I walked outside my building last night to find the Artist leaning awkwardly against his car in an unflattering sweater and I thought…no. Who can explain these things? It was just a big fat no from the first moment. After he did the gallant car-door-opening on my behalf, I sat in the passenger seat having a small panic attack that this was just all wrong. I gave myself a fast pep talk as he walked around to the other side: “Just let him be who he is and keep track of how you’re feeling. Breathe.” Small relief. Good conversation up to Golden Gate Park but too many peppered references to our already locked-down future together: Please always give me the benefit of the doubt. Our dates should always have a theme. It will be so nice to have someone to do things with.
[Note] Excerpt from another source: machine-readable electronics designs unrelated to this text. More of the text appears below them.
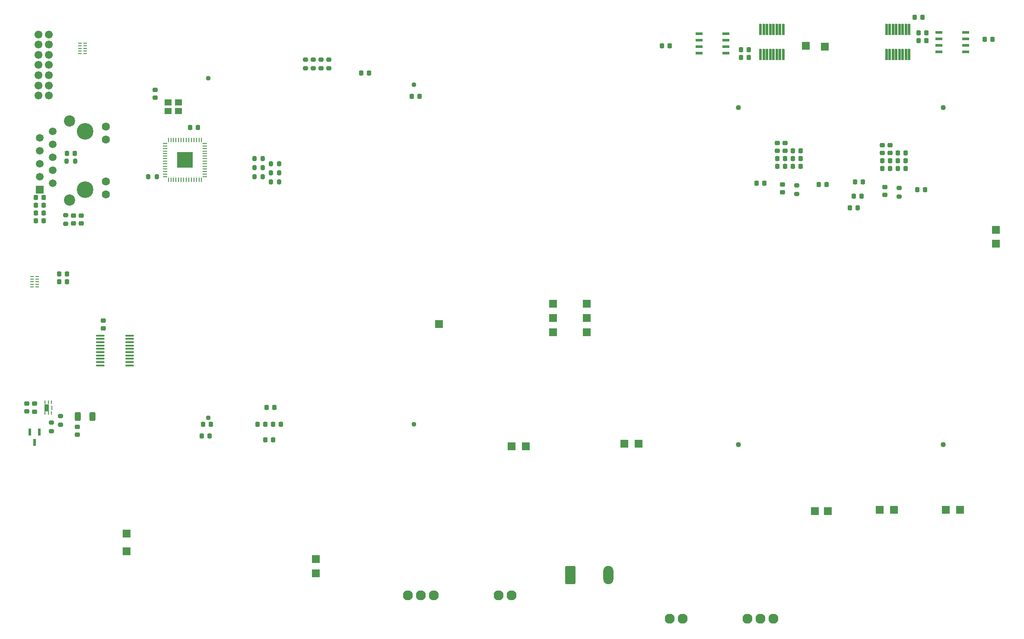
<source format=gbs>
%TF.GenerationSoftware,KiCad,Pcbnew,8.0.5*%
%TF.CreationDate,2025-04-11T15:09:43-05:00*%
%TF.ProjectId,PSEC5_Ctrl_Board,50534543-355f-4437-9472-6c5f426f6172,rev?*%
%TF.SameCoordinates,Original*%
%TF.FileFunction,Soldermask,Bot*%
%TF.FilePolarity,Negative*%
%FSLAX46Y46*%
G04 Gerber Fmt 4.6, Leading zero omitted, Abs format (unit mm)*
G04 Created by KiCad (PCBNEW 8.0.5) date 2025-04-11 15:09:43*
%MOMM*%
%LPD*%
G01*
G04 APERTURE LIST*
G04 Aperture macros list*
%AMRoundRect*
0 Rectangle with rounded corners*
0 $1 Rounding radius*
0 $2 $3 $4 $5 $6 $7 $8 $9 X,Y pos of 4 corners*
0 Add a 4 corners polygon primitive as box body*
4,1,4,$2,$3,$4,$5,$6,$7,$8,$9,$2,$3,0*
0 Add four circle primitives for the rounded corners*
1,1,$1+$1,$2,$3*
1,1,$1+$1,$4,$5*
1,1,$1+$1,$6,$7*
1,1,$1+$1,$8,$9*
0 Add four rect primitives between the rounded corners*
20,1,$1+$1,$2,$3,$4,$5,0*
20,1,$1+$1,$4,$5,$6,$7,0*
20,1,$1+$1,$6,$7,$8,$9,0*
20,1,$1+$1,$8,$9,$2,$3,0*%
G04 Aperture macros list end*
%ADD10R,1.500000X1.500000*%
%ADD11C,1.955800*%
%ADD12C,3.250000*%
%ADD13C,1.500000*%
%ADD14C,1.600000*%
%ADD15C,2.200000*%
%ADD16C,1.549400*%
%ADD17C,0.950000*%
%ADD18C,1.020000*%
%ADD19RoundRect,0.250000X-0.750000X-1.550000X0.750000X-1.550000X0.750000X1.550000X-0.750000X1.550000X0*%
%ADD20O,2.000000X3.600000*%
%ADD21RoundRect,0.200000X0.200000X0.275000X-0.200000X0.275000X-0.200000X-0.275000X0.200000X-0.275000X0*%
%ADD22RoundRect,0.200000X-0.200000X-0.275000X0.200000X-0.275000X0.200000X0.275000X-0.200000X0.275000X0*%
%ADD23RoundRect,0.225000X-0.225000X-0.250000X0.225000X-0.250000X0.225000X0.250000X-0.225000X0.250000X0*%
%ADD24RoundRect,0.225000X-0.250000X0.225000X-0.250000X-0.225000X0.250000X-0.225000X0.250000X0.225000X0*%
%ADD25RoundRect,0.200000X-0.275000X0.200000X-0.275000X-0.200000X0.275000X-0.200000X0.275000X0.200000X0*%
%ADD26RoundRect,0.225000X0.225000X0.250000X-0.225000X0.250000X-0.225000X-0.250000X0.225000X-0.250000X0*%
%ADD27R,1.397000X0.558800*%
%ADD28RoundRect,0.102000X0.177800X-0.990600X0.177800X0.990600X-0.177800X0.990600X-0.177800X-0.990600X0*%
%ADD29RoundRect,0.225000X0.250000X-0.225000X0.250000X0.225000X-0.250000X0.225000X-0.250000X-0.225000X0*%
%ADD30R,0.558800X1.320800*%
%ADD31RoundRect,0.250000X-0.312500X-0.625000X0.312500X-0.625000X0.312500X0.625000X-0.312500X0.625000X0*%
%ADD32RoundRect,0.102000X-0.177800X0.990600X-0.177800X-0.990600X0.177800X-0.990600X0.177800X0.990600X0*%
%ADD33R,0.711200X0.203200*%
%ADD34R,0.203200X0.685800*%
%ADD35R,0.853186X1.397000*%
%ADD36R,0.228600X0.863600*%
%ADD37RoundRect,0.102000X-0.600000X0.500000X-0.600000X-0.500000X0.600000X-0.500000X0.600000X0.500000X0*%
%ADD38R,0.254000X0.812800*%
%ADD39R,0.812800X0.254000*%
%ADD40R,3.098800X3.098800*%
%ADD41O,1.699999X0.349999*%
G04 APERTURE END LIST*
D10*
%TO.C,TP21*%
X123190000Y-151638000D03*
%TD*%
D11*
%TO.C,U16*%
X212852000Y-163322000D03*
X210312000Y-163322000D03*
X207772000Y-163322000D03*
X195072000Y-163322000D03*
X192532000Y-163322000D03*
%TD*%
D12*
%TO.C,T1*%
X77978000Y-79248000D03*
X77978000Y-67818000D03*
D10*
X69088000Y-79248000D03*
D13*
X71628000Y-77978000D03*
X69088000Y-76708000D03*
X71628000Y-75438000D03*
X69088000Y-74168000D03*
X71628000Y-72898000D03*
X69088000Y-71628000D03*
X71628000Y-70358000D03*
X69088000Y-69088000D03*
X71628000Y-67818000D03*
D14*
X82058000Y-80163000D03*
X82058000Y-77623000D03*
X82058000Y-69443000D03*
X82058000Y-66903000D03*
D15*
X74928000Y-81278000D03*
X74928000Y-65788000D03*
%TD*%
D10*
%TO.C,TP33*%
X169672000Y-107188000D03*
%TD*%
%TO.C,TP2*%
X186436000Y-129032000D03*
%TD*%
%TO.C,TP31*%
X169672000Y-101600000D03*
%TD*%
%TO.C,TP32*%
X169672000Y-104394000D03*
%TD*%
%TO.C,TP8*%
X249428000Y-141986000D03*
%TD*%
D16*
%TO.C,J12*%
X68834000Y-48799999D03*
X70834001Y-48799999D03*
X68834000Y-50800000D03*
X70834001Y-50800000D03*
X68834000Y-52799999D03*
X70834001Y-52799999D03*
X68834000Y-54800000D03*
X70834001Y-54800000D03*
X68834000Y-56800001D03*
X70834001Y-56800001D03*
X68834000Y-58799999D03*
X70834001Y-58799999D03*
X68834000Y-60800001D03*
X70834001Y-60800001D03*
%TD*%
D10*
%TO.C,TP4*%
X164338000Y-129540000D03*
%TD*%
%TO.C,TP6*%
X236474000Y-141986000D03*
%TD*%
%TO.C,TP23*%
X86106000Y-146664000D03*
%TD*%
D17*
%TO.C,J10*%
X102108000Y-57404000D03*
X142378000Y-58674000D03*
%TD*%
D10*
%TO.C,TP13*%
X220980000Y-142240000D03*
%TD*%
%TO.C,TP1*%
X183642000Y-129032000D03*
%TD*%
D17*
%TO.C,J5*%
X102108000Y-123924000D03*
X142378000Y-125194000D03*
%TD*%
D10*
%TO.C,TP7*%
X246634000Y-141986000D03*
%TD*%
%TO.C,TP11*%
X147320000Y-105537000D03*
%TD*%
%TO.C,TP30*%
X176276000Y-107188000D03*
%TD*%
%TO.C,TP19*%
X219202000Y-51054000D03*
%TD*%
%TO.C,TP22*%
X123190000Y-154432000D03*
%TD*%
%TO.C,TP10*%
X256413000Y-87122000D03*
%TD*%
%TO.C,TP20*%
X222885000Y-51181000D03*
%TD*%
%TO.C,TP14*%
X223520000Y-142240000D03*
%TD*%
D18*
%TO.C,J2*%
X246093000Y-63122000D03*
X205957000Y-63122000D03*
%TD*%
D10*
%TO.C,TP29*%
X176276000Y-104394000D03*
%TD*%
%TO.C,TP5*%
X233680000Y-141986000D03*
%TD*%
%TO.C,TP24*%
X86106000Y-150114000D03*
%TD*%
D18*
%TO.C,J4*%
X246093000Y-129202000D03*
X205957000Y-129202000D03*
%TD*%
D10*
%TO.C,TP9*%
X256413000Y-89789000D03*
%TD*%
%TO.C,TP12*%
X176276000Y-101600000D03*
%TD*%
D11*
%TO.C,U5*%
X141224000Y-158750000D03*
X143764000Y-158750000D03*
X146304000Y-158750000D03*
X159004000Y-158750000D03*
X161544000Y-158750000D03*
%TD*%
D19*
%TO.C,J1*%
X173034000Y-154718500D03*
D20*
X180534000Y-154718500D03*
%TD*%
D10*
%TO.C,TP3*%
X161544000Y-129540000D03*
%TD*%
D21*
%TO.C,R5*%
X112776000Y-73152000D03*
X111126000Y-73152000D03*
%TD*%
%TO.C,R1*%
X116015000Y-77724000D03*
X114365000Y-77724000D03*
%TD*%
D22*
%TO.C,R84*%
X90361000Y-76708000D03*
X92011000Y-76708000D03*
%TD*%
D23*
%TO.C,C71*%
X141973000Y-60960000D03*
X143523000Y-60960000D03*
%TD*%
D24*
%TO.C,C94*%
X76454000Y-125717000D03*
X76454000Y-127267000D03*
%TD*%
D25*
%TO.C,R75*%
X125730000Y-53785000D03*
X125730000Y-55435000D03*
%TD*%
D26*
%TO.C,C99*%
X230391000Y-77724000D03*
X228841000Y-77724000D03*
%TD*%
D23*
%TO.C,C117*%
X237223000Y-72009000D03*
X238773000Y-72009000D03*
%TD*%
%TO.C,C83*%
X113525000Y-121920000D03*
X115075000Y-121920000D03*
%TD*%
D27*
%TO.C,U8*%
X250558300Y-48387000D03*
X250558300Y-49657000D03*
X250558300Y-50927000D03*
X250558300Y-52197000D03*
X245249700Y-52197000D03*
X245249700Y-50927000D03*
X245249700Y-49657000D03*
X245249700Y-48387000D03*
%TD*%
D24*
%TO.C,C60*%
X91694000Y-59677000D03*
X91694000Y-61227000D03*
%TD*%
D26*
%TO.C,C32*%
X242837000Y-48514000D03*
X241287000Y-48514000D03*
%TD*%
D21*
%TO.C,R7*%
X112776000Y-76708000D03*
X111126000Y-76708000D03*
%TD*%
D26*
%TO.C,C101*%
X229375000Y-82804000D03*
X227825000Y-82804000D03*
%TD*%
D28*
%TO.C,U4*%
X239458500Y-52755800D03*
X238823500Y-52755800D03*
X238188500Y-52755800D03*
X237553500Y-52755800D03*
X236918500Y-52755800D03*
X236283500Y-52755800D03*
X235648500Y-52755800D03*
X235013500Y-52755800D03*
X235013500Y-47828200D03*
X235648500Y-47828200D03*
X236283500Y-47828200D03*
X236918500Y-47828200D03*
X237553500Y-47828200D03*
X238188500Y-47828200D03*
X238823500Y-47828200D03*
X239458500Y-47828200D03*
%TD*%
D26*
%TO.C,C155*%
X100089000Y-67056000D03*
X98539000Y-67056000D03*
%TD*%
D21*
%TO.C,R3*%
X116015000Y-75946000D03*
X114365000Y-75946000D03*
%TD*%
D25*
%TO.C,R70*%
X121158000Y-53785000D03*
X121158000Y-55435000D03*
%TD*%
%TO.C,R58*%
X73152000Y-123635000D03*
X73152000Y-125285000D03*
%TD*%
D26*
%TO.C,C53*%
X69863000Y-85344000D03*
X68313000Y-85344000D03*
%TD*%
D29*
%TO.C,C38*%
X215138000Y-71641000D03*
X215138000Y-70091000D03*
%TD*%
D23*
%TO.C,C90*%
X206489000Y-51816000D03*
X208039000Y-51816000D03*
%TD*%
%TO.C,C69*%
X72898000Y-97282000D03*
X74448000Y-97282000D03*
%TD*%
D30*
%TO.C,Q4*%
X67121999Y-126746000D03*
X69022001Y-126746000D03*
X68072000Y-128778000D03*
%TD*%
D24*
%TO.C,C114*%
X214630000Y-78219000D03*
X214630000Y-79769000D03*
%TD*%
%TO.C,C82*%
X68072000Y-121158000D03*
X68072000Y-122708000D03*
%TD*%
D25*
%TO.C,L5*%
X74168000Y-84265000D03*
X74168000Y-85915000D03*
%TD*%
D23*
%TO.C,C116*%
X216662000Y-71628000D03*
X218212000Y-71628000D03*
%TD*%
D31*
%TO.C,FB2*%
X76515500Y-123698000D03*
X79440500Y-123698000D03*
%TD*%
D26*
%TO.C,C55*%
X69863000Y-82296000D03*
X68313000Y-82296000D03*
%TD*%
%TO.C,C29*%
X192532300Y-51054000D03*
X190982300Y-51054000D03*
%TD*%
D23*
%TO.C,C78*%
X216662000Y-74676000D03*
X218212000Y-74676000D03*
%TD*%
D25*
%TO.C,R66*%
X71374000Y-124905000D03*
X71374000Y-126555000D03*
%TD*%
D23*
%TO.C,C30*%
X206489000Y-53340000D03*
X208039000Y-53340000D03*
%TD*%
D26*
%TO.C,C84*%
X116345000Y-125222000D03*
X114795000Y-125222000D03*
%TD*%
D29*
%TO.C,C37*%
X213614000Y-71641000D03*
X213614000Y-70091000D03*
%TD*%
%TO.C,C64*%
X75692000Y-85865000D03*
X75692000Y-84315000D03*
%TD*%
D23*
%TO.C,C75*%
X237223000Y-73533000D03*
X238773000Y-73533000D03*
%TD*%
D26*
%TO.C,C89*%
X242837000Y-50038000D03*
X241287000Y-50038000D03*
%TD*%
D23*
%TO.C,C36*%
X234175000Y-75057000D03*
X235725000Y-75057000D03*
%TD*%
%TO.C,C107*%
X72898000Y-95758000D03*
X74448000Y-95758000D03*
%TD*%
D26*
%TO.C,C86*%
X113297000Y-125222000D03*
X111747000Y-125222000D03*
%TD*%
%TO.C,C100*%
X230137000Y-80518000D03*
X228587000Y-80518000D03*
%TD*%
%TO.C,C112*%
X211087000Y-77978000D03*
X209537000Y-77978000D03*
%TD*%
D32*
%TO.C,U2*%
X210312000Y-47828200D03*
X210947000Y-47828200D03*
X211582000Y-47828200D03*
X212217000Y-47828200D03*
X212852000Y-47828200D03*
X213487000Y-47828200D03*
X214122000Y-47828200D03*
X214757000Y-47828200D03*
X214757000Y-52755800D03*
X214122000Y-52755800D03*
X213487000Y-52755800D03*
X212852000Y-52755800D03*
X212217000Y-52755800D03*
X211582000Y-52755800D03*
X210947000Y-52755800D03*
X210312000Y-52755800D03*
%TD*%
D25*
%TO.C,R73*%
X124206000Y-53785000D03*
X124206000Y-55435000D03*
%TD*%
D26*
%TO.C,C56*%
X69863000Y-80772000D03*
X68313000Y-80772000D03*
%TD*%
D23*
%TO.C,C57*%
X74396000Y-72136000D03*
X75946000Y-72136000D03*
%TD*%
D24*
%TO.C,C41*%
X234696000Y-78727000D03*
X234696000Y-80277000D03*
%TD*%
D23*
%TO.C,C35*%
X234175000Y-73533000D03*
X235725000Y-73533000D03*
%TD*%
D26*
%TO.C,C85*%
X102629000Y-125222000D03*
X101079000Y-125222000D03*
%TD*%
%TO.C,C87*%
X114821000Y-128270000D03*
X113271000Y-128270000D03*
%TD*%
D25*
%TO.C,R57*%
X237490000Y-78931000D03*
X237490000Y-80581000D03*
%TD*%
D26*
%TO.C,C88*%
X102375000Y-127508000D03*
X100825000Y-127508000D03*
%TD*%
D23*
%TO.C,C40*%
X213601000Y-74676000D03*
X215151000Y-74676000D03*
%TD*%
%TO.C,C113*%
X221729000Y-78232000D03*
X223279000Y-78232000D03*
%TD*%
D26*
%TO.C,C70*%
X133617000Y-56388000D03*
X132067000Y-56388000D03*
%TD*%
D23*
%TO.C,C24*%
X241033000Y-79248000D03*
X242583000Y-79248000D03*
%TD*%
D33*
%TO.C,U10*%
X68567300Y-96281999D03*
X68567300Y-96782001D03*
X68567300Y-97282000D03*
X68567300Y-97781999D03*
X68567300Y-98282001D03*
X67576700Y-98282001D03*
X67576700Y-97781999D03*
X67576700Y-97282000D03*
X67576700Y-96782001D03*
X67576700Y-96281999D03*
%TD*%
D23*
%TO.C,C79*%
X216662000Y-73152000D03*
X218212000Y-73152000D03*
%TD*%
D25*
%TO.C,R56*%
X217424000Y-78423000D03*
X217424000Y-80073000D03*
%TD*%
D23*
%TO.C,C73*%
X237223000Y-75057000D03*
X238773000Y-75057000D03*
%TD*%
%TO.C,C91*%
X240525000Y-45466000D03*
X242075000Y-45466000D03*
%TD*%
D21*
%TO.C,R6*%
X112776000Y-74930000D03*
X111126000Y-74930000D03*
%TD*%
D29*
%TO.C,C33*%
X234188000Y-72022000D03*
X234188000Y-70472000D03*
%TD*%
D24*
%TO.C,C95*%
X66548000Y-121145000D03*
X66548000Y-122695000D03*
%TD*%
D33*
%TO.C,U3*%
X77965300Y-50561999D03*
X77965300Y-51062001D03*
X77965300Y-51562000D03*
X77965300Y-52061999D03*
X77965300Y-52562001D03*
X76974700Y-52562001D03*
X76974700Y-52061999D03*
X76974700Y-51562000D03*
X76974700Y-51062001D03*
X76974700Y-50561999D03*
%TD*%
D24*
%TO.C,C43*%
X81534000Y-104889000D03*
X81534000Y-106439000D03*
%TD*%
D21*
%TO.C,R4*%
X116015000Y-74168000D03*
X114365000Y-74168000D03*
%TD*%
D29*
%TO.C,C34*%
X235712000Y-72035000D03*
X235712000Y-70485000D03*
%TD*%
D26*
%TO.C,C54*%
X69863000Y-83820000D03*
X68313000Y-83820000D03*
%TD*%
D27*
%TO.C,U7*%
X198247000Y-52451000D03*
X198247000Y-51181000D03*
X198247000Y-49911000D03*
X198247000Y-48641000D03*
X203555600Y-48641000D03*
X203555600Y-49911000D03*
X203555600Y-51181000D03*
X203555600Y-52451000D03*
%TD*%
D34*
%TO.C,U14*%
X70104000Y-122986800D03*
X70753986Y-122986800D03*
D35*
X70428993Y-121945400D03*
D34*
X70104000Y-120904000D03*
X70753986Y-120904000D03*
X71403972Y-122986800D03*
X71403972Y-120904000D03*
D36*
X71417986Y-121945400D03*
%TD*%
D37*
%TO.C,Y3*%
X94200000Y-62167000D03*
X96300000Y-62167000D03*
X96300000Y-63817000D03*
X94200000Y-63817000D03*
%TD*%
D38*
%TO.C,U1*%
X100786001Y-77304900D03*
X100286000Y-77304900D03*
X99786001Y-77304900D03*
X99285999Y-77304900D03*
X98786000Y-77304900D03*
X98286001Y-77304900D03*
X97786000Y-77304900D03*
X97286000Y-77304900D03*
X96785999Y-77304900D03*
X96286000Y-77304900D03*
X95786001Y-77304900D03*
X95285999Y-77304900D03*
X94786000Y-77304900D03*
X94285999Y-77304900D03*
D39*
X93637100Y-76656001D03*
X93637100Y-76156000D03*
X93637100Y-75656001D03*
X93637100Y-75155999D03*
X93637100Y-74656000D03*
X93637100Y-74156001D03*
X93637100Y-73656000D03*
X93637100Y-73156000D03*
X93637100Y-72655999D03*
X93637100Y-72156000D03*
X93637100Y-71656001D03*
X93637100Y-71155999D03*
X93637100Y-70656000D03*
X93637100Y-70155999D03*
D38*
X94285999Y-69507100D03*
X94786000Y-69507100D03*
X95285999Y-69507100D03*
X95786001Y-69507100D03*
X96286000Y-69507100D03*
X96785999Y-69507100D03*
X97286000Y-69507100D03*
X97786000Y-69507100D03*
X98286001Y-69507100D03*
X98786000Y-69507100D03*
X99285999Y-69507100D03*
X99786001Y-69507100D03*
X100286000Y-69507100D03*
X100786001Y-69507100D03*
D39*
X101434900Y-70155999D03*
X101434900Y-70656000D03*
X101434900Y-71155999D03*
X101434900Y-71656001D03*
X101434900Y-72156000D03*
X101434900Y-72655999D03*
X101434900Y-73156000D03*
X101434900Y-73656000D03*
X101434900Y-74156001D03*
X101434900Y-74656000D03*
X101434900Y-75155999D03*
X101434900Y-75656001D03*
X101434900Y-76156000D03*
X101434900Y-76656001D03*
D40*
X97536000Y-73406000D03*
%TD*%
D41*
%TO.C,U6*%
X86669999Y-107819000D03*
X86669999Y-108469001D03*
X86669999Y-109118999D03*
X86669999Y-109769001D03*
X86669999Y-110418999D03*
X86669999Y-111069001D03*
X86669999Y-111718999D03*
X86669999Y-112369001D03*
X86669999Y-113018999D03*
X86669999Y-113669000D03*
X80970001Y-113669000D03*
X80970001Y-113018999D03*
X80970001Y-112369001D03*
X80970001Y-111718999D03*
X80970001Y-111069001D03*
X80970001Y-110418999D03*
X80970001Y-109769001D03*
X80970001Y-109118999D03*
X80970001Y-108469001D03*
X80970001Y-107819000D03*
%TD*%
D23*
%TO.C,C39*%
X213601000Y-73152000D03*
X215151000Y-73152000D03*
%TD*%
D25*
%TO.C,R71*%
X122682000Y-53785000D03*
X122682000Y-55435000D03*
%TD*%
D29*
%TO.C,C62*%
X77216000Y-85865000D03*
X77216000Y-84315000D03*
%TD*%
D22*
%TO.C,R100*%
X74346000Y-73660000D03*
X75996000Y-73660000D03*
%TD*%
D23*
%TO.C,C31*%
X254241000Y-49784000D03*
X255791000Y-49784000D03*
%TD*%
M02*

</source>
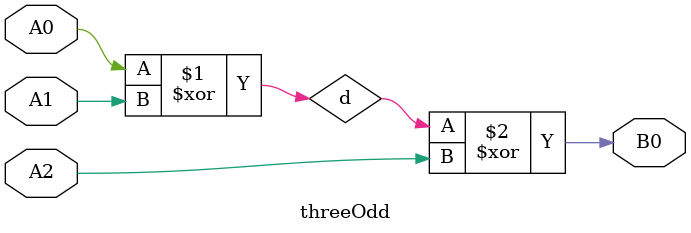
<source format=v>
module threeOdd(A0,A1,A2,B0);

input A0,A1,A2;
output B0;
wire d;
xor xor1(d,A0,A1);
xor xor2(B0,d,A2);
endmodule

</source>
We parked in the gloomy fog and strolled in to the Academy of Science. Once inside, looking in the aquariums, I longed for the simple life of a fish. It felt like such a big farce. This was just not at all the guy of my imagination. He gave me the strong impression he had not dated in a million years, or maybe ever. Just a rejection story from Burning Man and a conspiracy theory about a former boss… a theme was emerging of being wronged, misunderstood, victimized, the perennial single guy. After seeing the roof and the penguins, I announced, “Let’s get a drink.”
Over at the Alembic, I ordered an Old Fashioned, which can be trusted to take the edge off anything. He asked me what I’m looking for in a relationship. I told him, honestly, that I want to have a family. And, I kid you not, with a quick disclaimer that “I know it’s early,” he told me he would be an awesome dad. He asked if I was open to adoption because he’d been reading up on problems caused by “older dads” (he’s 38). He has always wanted kids and has even considered adopting them on his own. I was thinking, “This is totally nuts.”
I mean–how crazy that here’s a guy just begging for the whole enchilada and I’m on pins and needles hoping he doesn’t touch me. I ordered a second drink.
In the car, I thought I’d let him kiss me good night since it would be one last potentially important piece of information. The information was not good. The information confirmed my decision to let him down easy the next day.
Amazingly, when I walked back into my building, I felt relieved, happy, free, loving my single life. Feeling like I have a backup plan. I’m trying to have a baby without trying to make it work with some guy. I was light as a feather having had the perspective, yet again, of trying and trying to make something wrong feel right which is a huge exhausting burden. I won’t do it.
I sent the following email today:
I’m so sorry but my heart is telling me we’re not a match. You have so many great qualities and talents, and I’ve truly enjoyed getting to know you over the past week. I’m unfortunately just missing that intangible spark.I wish you the best of luck in your search and in all things.
3 thoughts on “no”
This is my favorite blog so far. The opening line is killer wicked perfect. I know that feeling. So much life is that feeling. You look, you see, you know, the answer is simply unequivocally, NO. There are also these moments of no doubt, complete certainty, no needing to call anyone for reassurance, YES. I love it.
I walked outside my building last night to find the Artist leaning awkwardly against his car in an unflattering sweater and I thought…no.
I love you, KT.
haha, I love your blog. The best part. “I longed for the simple life of a fish.” Lovely, and poignant.